CI runs provider-free checks only: Python compile, pipeline tests with pytest, deprecated CLI guardrails, pipeline audits, and Astro build. It does not call external source collection, AI providers, or production publish commands.
The public release includes the surfaces expected by news/feed consumers:
rss.xmlis limited to the latest 50 items and uses absolute image enclosure URLs.news-sitemap.xmllists recently published items with Google News metadata.sitemap-index.xmlis generated for the static site.- Article pages include canonical URLs and structured news metadata.
- Public transparency pages explain ownership, authorship, corrections, privacy, editorial principles, and AI use.
Generated hero images are intentionally local and normalized:
- final path:
public/images/generated/equinox-haber/<slug>.webp - dimensions:
1200×675 - format:
WebP - default quality target:
82 - audit maximum:
400 KB
The image generator writes to a raw temporary output first; the pipeline then resizes, crops, strips metadata, and writes the final WebP. This prevents provider output dimensions from silently bloating the site.
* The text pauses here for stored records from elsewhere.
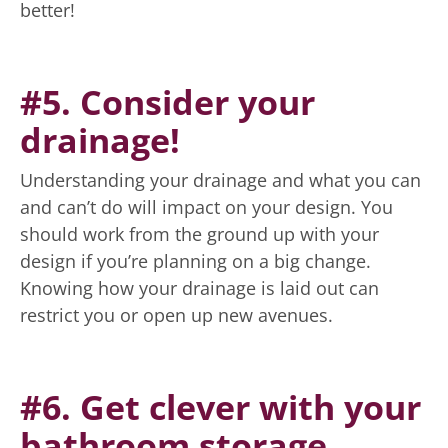
better!
#5. Consider your
drainage!
Understanding your drainage and what you can
and can’t do will impact on your design. You
should work from the ground up with your
design if you’re planning on a big change.
Knowing how your drainage is laid out can
restrict you or open up new avenues.
#6. Get clever with your
bathroom storage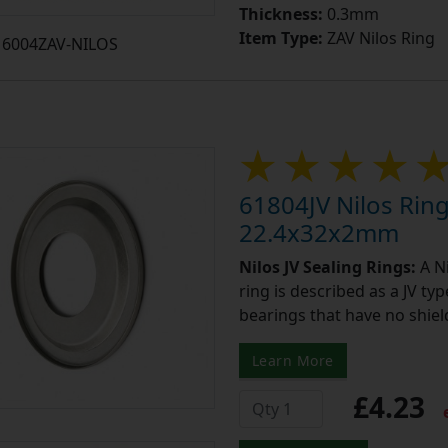
Thickness:
0.3mm
Item Type:
ZAV Nilos Ring
6004ZAV-NILOS
61804JV Nilos Ring
22.4x32x2mm
Nilos JV Sealing Rings:
A Ni
ring is described as a JV ty
bearings that have no shield
Learn More
£4.23
e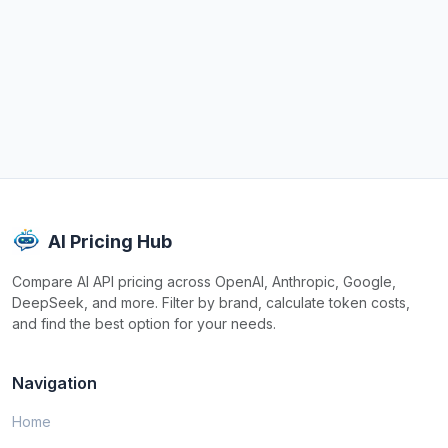
AI Pricing Hub
Compare AI API pricing across OpenAI, Anthropic, Google,
DeepSeek, and more. Filter by brand, calculate token costs,
and find the best option for your needs.
Navigation
Home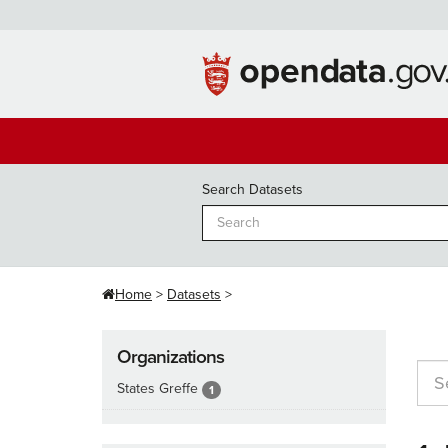
Skip
to
content
Search Datasets
Home
Datasets
Organizations
States Greffe
1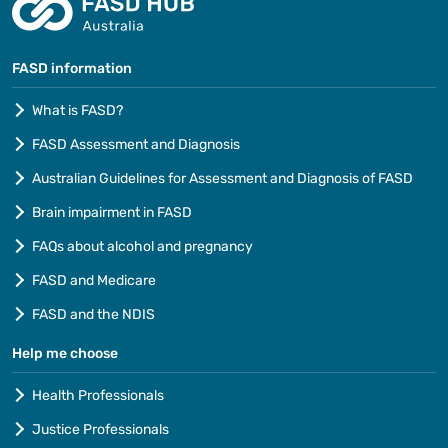
FASD information
What is FASD?
FASD Assessment and Diagnosis
Australian Guidelines for Assessment and Diagnosis of FASD
Brain impairment in FASD
FAQs about alcohol and pregnancy
FASD and Medicare
FASD and the NDIS
Help me choose
Health Professionals
Justice Professionals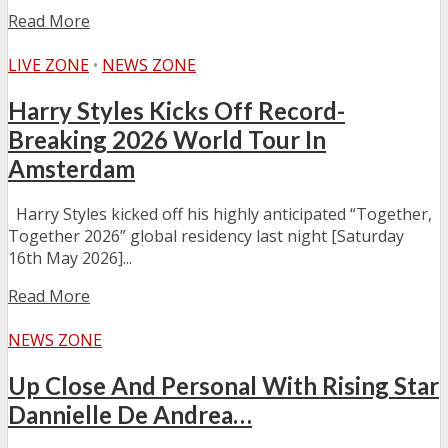
Read More
LIVE ZONE
•
NEWS ZONE
Harry Styles Kicks Off Record-
Breaking 2026 World Tour In
Amsterdam
Harry Styles kicked off his highly anticipated “Together,
Together 2026” global residency last night [Saturday
16th May 2026]...
Read More
NEWS ZONE
Up Close And Personal With Rising Star
Dannielle De Andrea…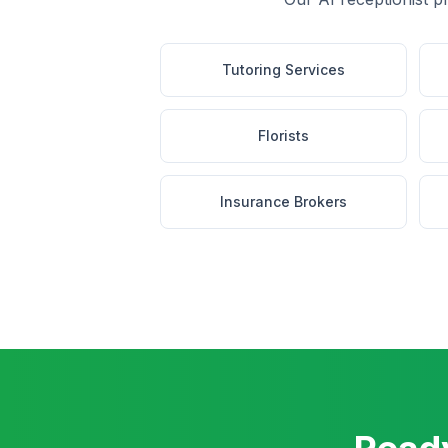
Tutoring Services
Florists
Insurance Brokers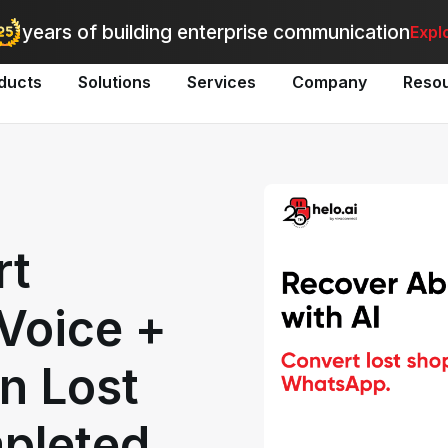
utomate bulk messaging for promotions, alerts, and updates
-
Explo
years of building enterprise communication
Expl
ducts
Solutions
Services
Company
Reso
rt
Voice +
n Lost
mpleted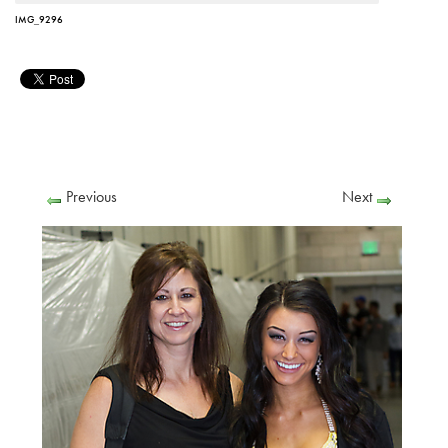
IMG_9296
Previous
Next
Source/RSS/OG images from publishers are intentionally blocked for Equinox Haber hero use because they create licensing and editorial reuse risk.
Requirements:
- Python 3.12+
- Node.js 24+
- npm
python3 -m venv news_pipeline/.venv
source news_pipeline/.venv/bin/activate
pip install -e "news_pipeline[test]"
npm install# Run the Astro dev server
npm run dev
# Build the static site
npm run build
# Run provider-free local quality checks
npm run quality
# Compile Python pipeline
python -m compileall news_pipeline/news_pipeline
# Run pipeline unit tests
news_pipeline/.venv/bin/python -m pytest news_pipeline/tests
# Explore the synthetic demo dataset (dry-run walkthrough; no providers/push)
news-pipeline demo seed --force
news-pipeline demo walkthroughUseful npm wrappers:
npm run news:prepare
npm run news:publish-one
npm run news:audit
npm run test:pipelinenews_pipeline/README.md— pipeline CLI and workflow detailsnews_pipeline/OPERATIONS.md— operational runbooknews_pipeline/HEARTBEAT_RUNBOOK.md— heartbeat cycle notesnews_pipeline/AUTONOMOUS_PUBLISH_POLICY.md— autonomy boundariesnews_pipeline/news_pipeline/demo/synthetic/README.md— tiny provider-free demo datasetCONTRIBUTING.md— contribution guidelinesROADMAP.md— maintainability roadmapSECURITY.md— security reporting and scope
This is a working public project, not a polished framework package. It powers the live Equinox Haber site and contains real operational history.
The current maintenance priority is to keep the production surface boringly reliable:
- keep the category tabs, feeds, sitemap, and transparency pages current;
- preserve the Asteria editorial handoff instead of sliding into blind autopublish;
- keep generated images small and locally auditable;
- maintain provider-free CI checks;
- document changes as the site and pipeline evolve;
- keep this README as the top-level map whenever routes, feeds, pipeline gates, or release policy change.
- Code and workflow tooling:
MIT License - Content, images, media, and brand layer:
CONTENT_LICENSE.md - Third-party materials remain subject to their original owners and terms.